From c3ca7fc0e1fa5c3a1f383f3abcafebed75f10f24 Mon Sep 17 00:00:00 2001
From: Serge Barral <serge.barral@asynchronics.com>
Date: Tue, 18 Oct 2022 11:36:07 +0200
Subject: [PATCH] Add comments + minor renaming

---
 asynchronix/src/runtime.rs                    |   2 +-
 asynchronix/src/runtime/executor.rs           | 129 +++++++++++-------
 asynchronix/src/runtime/executor/injector.rs  |  21 +--
 .../src/runtime/executor/pool_manager.rs      |  27 ++--
 asynchronix/src/runtime/executor/worker.rs    |   2 +-
 5 files changed, 110 insertions(+), 71 deletions(-)
diff --git a/asynchronix/src/runtime.rs b/asynchronix/src/runtime.rs
index bb50d71..7fd93f8 100644
--- a/asynchronix/src/runtime.rs
+++ b/asynchronix/src/runtime.rs
@@ -1,3 +1,3 @@
-//! Executor and tasks.
+//! The asynchronix executor and supporting runtime.
 
 pub(crate) mod executor;
diff --git a/asynchronix/src/runtime/executor.rs b/asynchronix/src/runtime/executor.rs
index da93a89..045b0af 100644
--- a/asynchronix/src/runtime/executor.rs
+++ b/asynchronix/src/runtime/executor.rs
@@ -1,3 +1,47 @@
+//! Multi-threaded `async` executor.
+//!

[A run of records]

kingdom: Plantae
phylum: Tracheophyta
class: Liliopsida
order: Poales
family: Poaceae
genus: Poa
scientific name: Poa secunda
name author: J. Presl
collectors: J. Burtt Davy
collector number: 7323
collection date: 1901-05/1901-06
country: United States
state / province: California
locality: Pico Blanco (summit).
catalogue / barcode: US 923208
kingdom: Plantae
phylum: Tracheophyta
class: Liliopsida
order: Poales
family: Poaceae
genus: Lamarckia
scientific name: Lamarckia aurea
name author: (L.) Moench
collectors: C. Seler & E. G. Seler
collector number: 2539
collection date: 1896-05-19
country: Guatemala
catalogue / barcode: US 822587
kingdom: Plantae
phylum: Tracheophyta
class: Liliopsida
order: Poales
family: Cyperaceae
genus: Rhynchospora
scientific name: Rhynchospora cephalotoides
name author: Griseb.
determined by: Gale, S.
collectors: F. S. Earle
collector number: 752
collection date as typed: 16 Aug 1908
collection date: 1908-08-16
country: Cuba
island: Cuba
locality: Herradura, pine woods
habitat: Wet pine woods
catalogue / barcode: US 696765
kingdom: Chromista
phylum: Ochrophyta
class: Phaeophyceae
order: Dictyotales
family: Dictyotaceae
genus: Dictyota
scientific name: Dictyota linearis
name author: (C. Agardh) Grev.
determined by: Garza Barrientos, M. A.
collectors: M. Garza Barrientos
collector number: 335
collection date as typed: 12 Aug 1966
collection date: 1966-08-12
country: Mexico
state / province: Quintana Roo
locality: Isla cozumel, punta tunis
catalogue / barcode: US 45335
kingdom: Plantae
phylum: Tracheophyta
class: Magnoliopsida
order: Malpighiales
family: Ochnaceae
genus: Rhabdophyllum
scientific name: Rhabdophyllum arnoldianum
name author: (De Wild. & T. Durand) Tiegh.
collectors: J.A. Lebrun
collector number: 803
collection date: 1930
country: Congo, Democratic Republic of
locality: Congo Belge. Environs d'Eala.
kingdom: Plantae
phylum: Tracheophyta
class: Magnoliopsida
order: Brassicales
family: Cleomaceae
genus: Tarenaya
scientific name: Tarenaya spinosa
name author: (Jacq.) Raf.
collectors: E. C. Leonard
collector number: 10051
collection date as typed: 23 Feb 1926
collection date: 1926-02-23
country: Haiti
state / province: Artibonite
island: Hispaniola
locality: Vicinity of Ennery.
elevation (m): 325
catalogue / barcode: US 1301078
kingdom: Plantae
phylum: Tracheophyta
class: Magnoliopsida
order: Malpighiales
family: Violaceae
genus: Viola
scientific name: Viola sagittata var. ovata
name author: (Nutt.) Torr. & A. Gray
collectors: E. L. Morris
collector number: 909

Exercise instructions.
a) Answer these from the patch:
(i) How many files does it change, and how many insertions and deletions does it report?
(ii) In runtime.rs, what line replaces "//! Executor and tasks."?
(iii) What is the first line added at the top of executor.rs?
b) Echo the part of the records that opens with the line containing "catalogue / barcode: US 822587" and closes with the line containing "state / province: Artibonite", both lines included.

Full answers.
a)
(i) 5 files changed, with 110 insertions and 71 deletions.
(ii) //! The asynchronix executor and supporting runtime.
(iii) //! Multi-threaded `async` executor.

b)
catalogue / barcode: US 822587
kingdom: Plantae
phylum: Tracheophyta
class: Liliopsida
order: Poales
family: Cyperaceae
genus: Rhynchospora
scientific name: Rhynchospora cephalotoides
name author: Griseb.
determined by: Gale, S.
collectors: F. S. Earle
collector number: 752
collection date as typed: 16 Aug 1908
collection date: 1908-08-16
country: Cuba
island: Cuba
locality: Herradura, pine woods
habitat: Wet pine woods
catalogue / barcode: US 696765
kingdom: Chromista
phylum: Ochrophyta
class: Phaeophyceae
order: Dictyotales
family: Dictyotaceae
genus: Dictyota
scientific name: Dictyota linearis
name author: (C. Agardh) Grev.
determined by: Garza Barrientos, M. A.
collectors: M. Garza Barrientos
collector number: 335
collection date as typed: 12 Aug 1966
collection date: 1966-08-12
country: Mexico
state / province: Quintana Roo
locality: Isla cozumel, punta tunis
catalogue / barcode: US 45335
kingdom: Plantae
phylum: Tracheophyta
class: Magnoliopsida
order: Malpighiales
family: Ochnaceae
genus: Rhabdophyllum
scientific name: Rhabdophyllum arnoldianum
name author: (De Wild. & T. Durand) Tiegh.
collectors: J.A. Lebrun
collector number: 803
collection date: 1930
country: Congo, Democratic Republic of
locality: Congo Belge. Environs d'Eala.
kingdom: Plantae
phylum: Tracheophyta
class: Magnoliopsida
order: Brassicales
family: Cleomaceae
genus: Tarenaya
scientific name: Tarenaya spinosa
name author: (Jacq.) Raf.
collectors: E. C. Leonard
collector number: 10051
collection date as typed: 23 Feb 1926
collection date: 1926-02-23
country: Haiti
state / province: Artibonite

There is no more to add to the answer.